* INPUT DATA:
==========
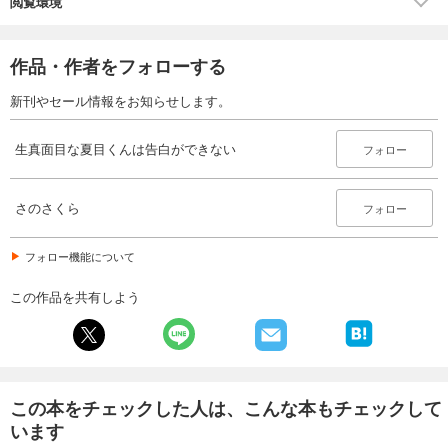
閲覧環境
作品・作者をフォローする
新刊やセール情報をお知らせします。
生真面目な夏目くんは告白ができない
フォロー
さのさくら
フォロー
フォロー機能について
この作品を共有しよう
この本をチェックした人は、こんな本もチェックして
います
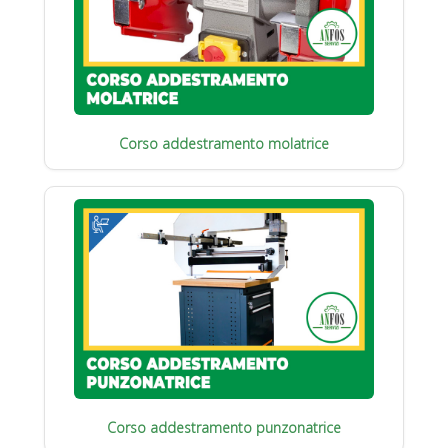
Corso addestramento molatrice
Corso addestramento punzonatrice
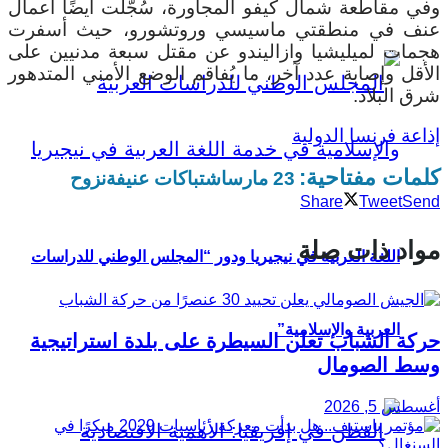
وفي مقاطعة شمال كيفو المجاورة، سُجّلت أيضًا أعمال
عنف في منطقتي ماسيسي وروتشورو، حيث أسفرت
هجمات لميليشيا وازاليندو عن مقتل سبعة مدنيين على
الأقل وإصابة عدد آخر، ما يُفاقم الوضع الأمني المتدهور
شرق البلاد.
إذاعة فرنسا الدولية
كلمات مفتاحية:
23 مارس
اشتباكات عنيفة
نزوح
Share
Tweet
Send
مواد ذات صلة
اللغة العربية في نيجيريا ودور “المجلس الوطني للدراسات
العربية والإسلامية”
حركة الشباب تعلن السيطرة على بلدة استراتيجية
وسط الصومال
أغسطس 5, 2026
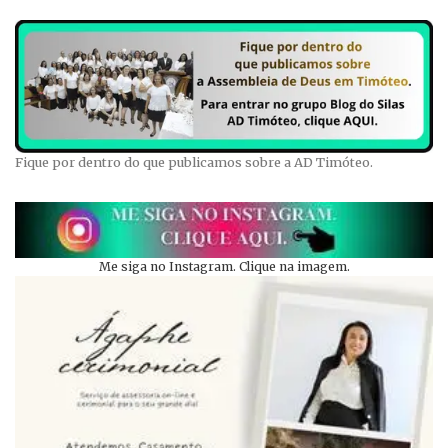
Fique por dentro do que publicamos sobre a AD Timóteo.
Me siga no Instagram. Clique na imagem.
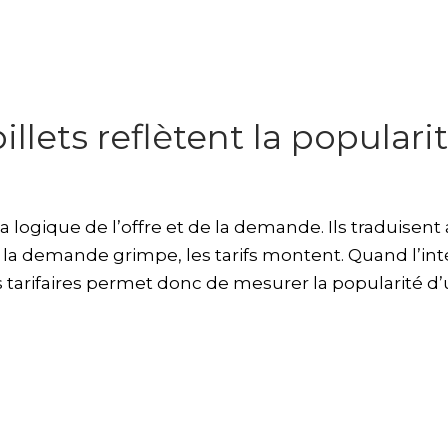
llets reflètent la populari
a logique de l’offre et de la demande. Ils traduisent 
la demande grimpe, les tarifs montent. Quand l’int
ons tarifaires permet donc de mesurer la popularité d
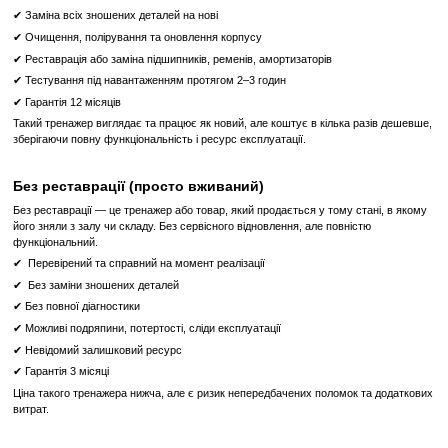
спеціального матеріалу, адаптованого до форми тіла, для 
комфорту під час тренування.
Оптимальний захват з ергономічними ручками для рівномірного
усього руху.
Ергономіка тренажерного місця розрахована так, щоб усі нала
бути зроблені спортсменом, не залишаючи крісла. Спинка крісла 
для зняття навантаження з колін і виключення травм під час занять
Інформаційна консоль UNITYTM MINI DISPLAY
не тільки відоб
поточне тренування (використовувана вага, число повторень
підказати спортсменам найкращу швидкість виконання під
відпочинку й амплітуду вправи!
Інтеграція консолі UNITYTM MINI DISPLAY із сервісом Wellnes
спортсменам можливості для зберігання та подальшого аналізу да
тренувань.
Тренажер Згинання Ніг Technogym Leg Curl Artis (Unity) з К
надійний помічник у розвитку та укріпленні м'язів стегон з
комфортом та ефективністю.
Що означає Реставрований товар?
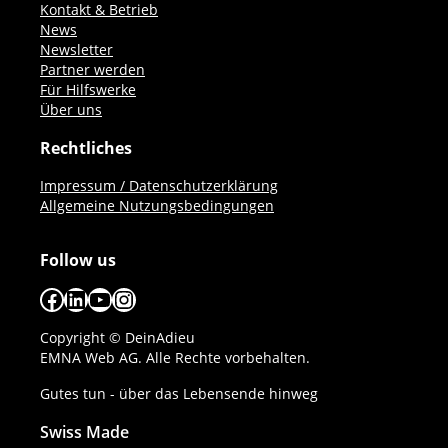
Kontakt & Betrieb
News
Newsletter
Partner werden
Für Hilfswerke
Über uns
Rechtliches
Impressum / Datenschutzerklärung
Allgemeine Nutzungsbedingungen
Follow us
Facebook
LinkedIn
YouTube
Instagram
Copyright © DeinAdieu
EMNA Web AG. Alle Rechte vorbehalten.
Gutes tun - über das Lebensende hinweg
Swiss Made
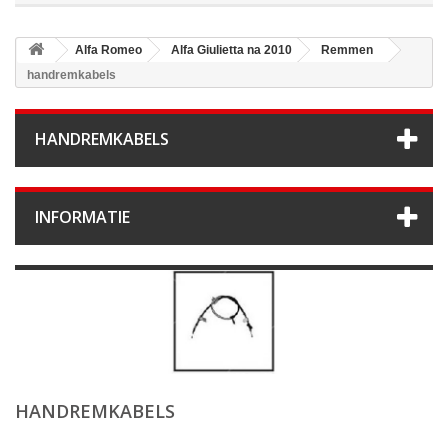
Alfa Romeo
Alfa Giulietta na 2010
Remmen
handremkabels
HANDREMKABELS
INFORMATIE
HANDREMKABELS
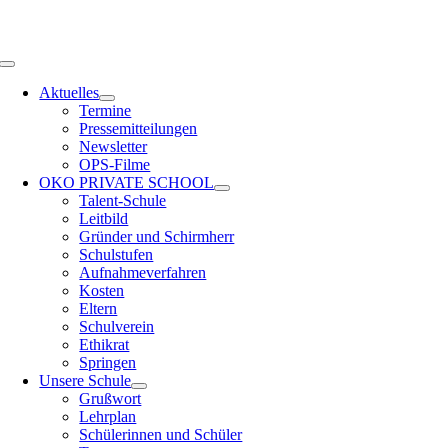
Zum
OPS HAMBURG
Inhalt
springen
Toggle
Navigation
Aktuelles
Termine
Pressemitteilungen
Newsletter
OPS-Filme
OKO PRIVATE SCHOOL
Talent-Schule
Leitbild
Gründer und Schirmherr
Schulstufen
Aufnahmeverfahren
Kosten
Eltern
Schulverein
Ethikrat
Springen
Unsere Schule
Grußwort
Lehrplan
Schülerinnen und Schüler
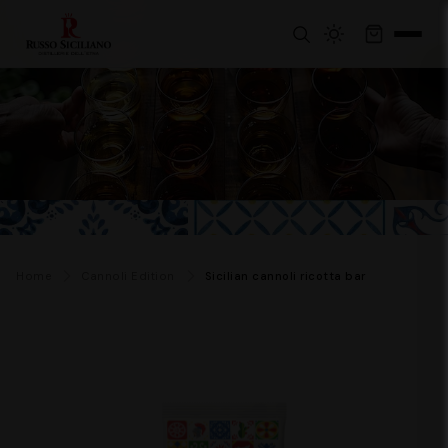
Home
Cannoli Edition
Sicilian cannoli ricotta bar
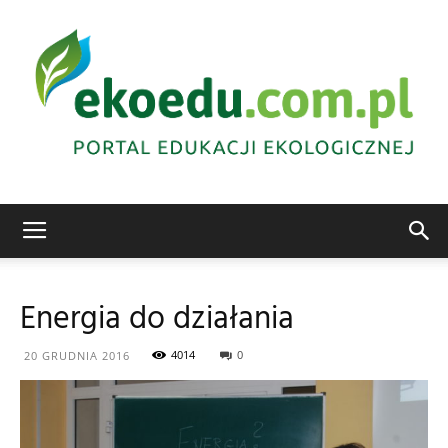
Edukacja
Energia do działania
ekologiczna
4014
0
20 GRUDNIA 2016
Abrys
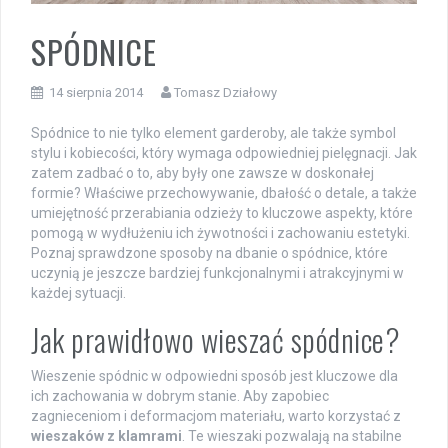
SPÓDNICE
14 sierpnia 2014
Tomasz Działowy
Spódnice to nie tylko element garderoby, ale także symbol
stylu i kobiecości, który wymaga odpowiedniej pielęgnacji. Jak
zatem zadbać o to, aby były one zawsze w doskonałej
formie? Właściwe przechowywanie, dbałość o detale, a także
umiejętność przerabiania odzieży to kluczowe aspekty, które
pomogą w wydłużeniu ich żywotności i zachowaniu estetyki.
Poznaj sprawdzone sposoby na dbanie o spódnice, które
uczynią je jeszcze bardziej funkcjonalnymi i atrakcyjnymi w
każdej sytuacji.
Jak prawidłowo wieszać spódnice?
Wieszenie spódnic w odpowiedni sposób jest kluczowe dla
ich zachowania w dobrym stanie. Aby zapobiec
zagnieceniom i deformacjom materiału, warto korzystać z
wieszaków z klamrami
. Te wieszaki pozwalają na stabilne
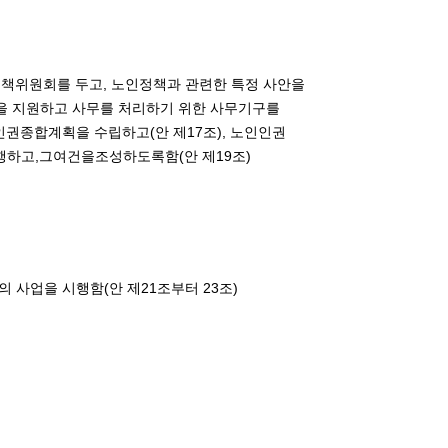
책위원회를 두고, 노인정책과 관련한 특정 사안을
을 지원하고 사무를 처리하기 위한 사무기구를
인인권종합계획을 수립하고(안 제17조), 노인인권
시행하고,그여건을조성하도록함(안 제19조)
 사업을 시행함(안 제21조부터 23조)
==========
* WHAT TO WORK ON:
Lines wanted from the entries above: the one with "وسط الصومال", the one with "Allgemeine Nutzungsbedingungen", and all lines between. Please copy them exactly, without the pictures and without anything else.

* REPLY TO THE TASK:
وسط الصومال
أغسطس 5, 2026
Fique por dentro do que publicamos sobre a AD Timóteo.
Me siga no Instagram. Clique na imagem.
llets reflètent la populari
a logique de l’offre et de la demande. Ils traduisent 
la demande grimpe, les tarifs montent. Quand l’int
ons tarifaires permet donc de mesurer la popularité d
спеціального матеріалу, адаптованого до форми тіла, для 
комфорту під час тренування.
Оптимальний захват з ергономічними ручками для рівномірного
усього руху.
Ергономіка тренажерного місця розрахована так, щоб усі нала
бути зроблені спортсменом, не залишаючи крісла. Спинка крісла 
для зняття навантаження з колін і виключення травм під час занять
Інформаційна консоль UNITYTM MINI DISPLAY
не тільки відоб
поточне тренування (використовувана вага, число повторень
підказати спортсменам найкращу швидкість виконання під
відпочинку й амплітуду вправи!
Інтеграція консолі UNITYTM MINI DISPLAY із сервісом Wellnes
спортсменам можливості для зберігання та подальшого аналізу да
тренувань.
Тренажер Згинання Ніг Technogym Leg Curl Artis (Unity) з К
надійний помічник у розвитку та укріпленні м'язів стегон з
комфортом та ефективністю.
Що означає Реставрований товар?
Kontakt & Betrieb
News
Newsletter
Partner werden
Für Hilfswerke
Über uns
Rechtliches
Impressum / Datenschutzerklärung
Allgemeine Nutzungsbedingungen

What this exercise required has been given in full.